There have been times in my life when I was asked if I was happy, and this was often followed by feeling somewhat confused. When I was asked this, a part of me felt that I had to say yes, while another part of me didn’t want to say anything.
The reason for this is that I am not striving to be happy, far from it; That does not mean that I do everything to be unhappy. For me, the purpose of life is to live a satisfying life – that’s what it’s about.
As time goes on, this is something I said when I received this question. And if I am asked if my life is satisfactory after I have said this, I will usually go into the areas of my life that give satisfaction.
For example, once I have written an article, I usually feel happy. The reason for this is that I have done something that is really meaningful to me – I will have met a number of needs.
2 types of luck
Shortly thereafter my mood will probably go down, but that does not mean that I will go from one extreme to the other. I will return to the middle area or to the middle of the emotional spectrum.
This kind of happiness is what is called value-based happiness, as opposed to sensation-based happiness. The first type of happiness will be the result of doing something that is important to me and the second type of happiness will be the result of taking something or having a pleasant experience.
Before I started writing, I was more inclined to look for certain experiences or consume things that would allow me to feel good. The perfect example of this was when I wanted to get up at night and get drunk.
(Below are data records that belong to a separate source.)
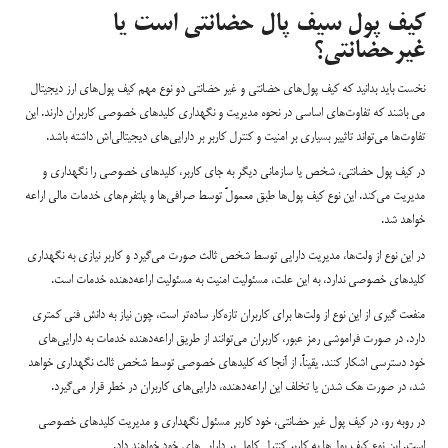
کیف پول سیف پال حضانتی است یا
غیرحضانتی؟
نخست باید بدانید که کیف پول‌های حضانتی و غیر حضانتی دو نوع مهم کیف پول‌های ارز دیجیتال
می باشند که تفاوت‌های اساسی در نحوه مدیریت و نگهداری کلیدهای خصوصی کاربران دارند. این
تفاوت‌ها می‌تواند تاثییر بسیاری بر امنیت و کنترل کاربر بر دارایی‌های دیجیتالی‌اش داشته باشد.
در کیف پول حضانتی، شخص یا سازمانی دیگر به جای کاربر، کلیدهای خصوصی را نگهداری و
مدیریت می‌کند. این نوع کیف پول‌ها طبق معمولً توسط صرافی‌ها و پلتفرم‌های خدمات مالی اراعه
خواهد شد.
در این نوع از ولت‌ها، مدیریت دارایی توسط شخص ثالث صورت می‌گیرد و کاربر نیازی به نگهداری
کلیدهای خصوصی ندارد، به این علت، مسئولیت امنیت به مسئولیت اراعه‌دهنده خدمات است.
منفعت گیری از این نوع از ولت‌ها برای کاربران تازه‌کار ساده‌تر است، چون نیاز به دانش فنی کمتری
دارد. در صورت فراموشی رمز عبور، کاربران می‌توانند از طریق اراعه‌دهنده خدمات به دارایی‌های
خود دسترسی اشکار کنند. یقیناً، از آنجا که کلیدهای خصوصی توسط شخص ثالث نگهداری خواهد
شد، در صورت هک شدن یا تخلف این اراعه‌دهنده، دارایی‌های کاربران در خطر قرار می‌گیرد.
در روبه رو، در کیف پول غیر حضانتی، خود کاربر مسئول نگهداری و مدیریت کلیدهای خصوصی
است. این نوع کیف پول‌ها به کاربر کنترل کامل بر دارایی‌های خود خواهند داد.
During this time I would feel great and I would not want it to end, but this experience would not last and I would often wake up with a rough feeling. I soon discovered that the disadvantages compensated against the pros.
I think maybe reading Osho books made me come to see how useless it is to want to be happy. In some of his books, he tells how pleasure and pain are two sides of the same coin.
Pain follows pleasure in the same way that night follows the day. Not only this, the more we want something, the harder it is to achieve; therefore, we will probably experience more of the things that we try to run away from when we are out to be happy.
It was also around this time that I came to see that if I wanted to be happy, it was mostly because I was trying to avoid something. This might have meant that I was in pain, or that it might have something to do with how I perceived something.
Once I had experienced how I felt or my perspective changed, the need to experience life differently often disappeared. I remember talking to a therapist called Vijay Rana, and he said that for him, being happy was knowing that he could handle anything he wanted. This is all about being resilient.
A satisfied look
Although this does not necessarily mean that he will always have a smile on his face, it will probably give him a sense of faith and allow him to let go and trust that he will be OK no matter what.
When he said this, I thought it was a good way to be. Instead of trying to hunt something that cannot be done, he was more interested in being present; along with the work he did.
And last but not least
Returning to what I said at the beginning, I think the reason why I felt the need to say yes came down to me for approval, and saying yes was seen as a way for me to meet that need. I also feared that if I said no, I would have to talk about why that was the case.
This would have led me to experience fear and shame, and that was the last thing I wanted to experience. Over time, I have come to see that being happy is a by-product of a satisfying life.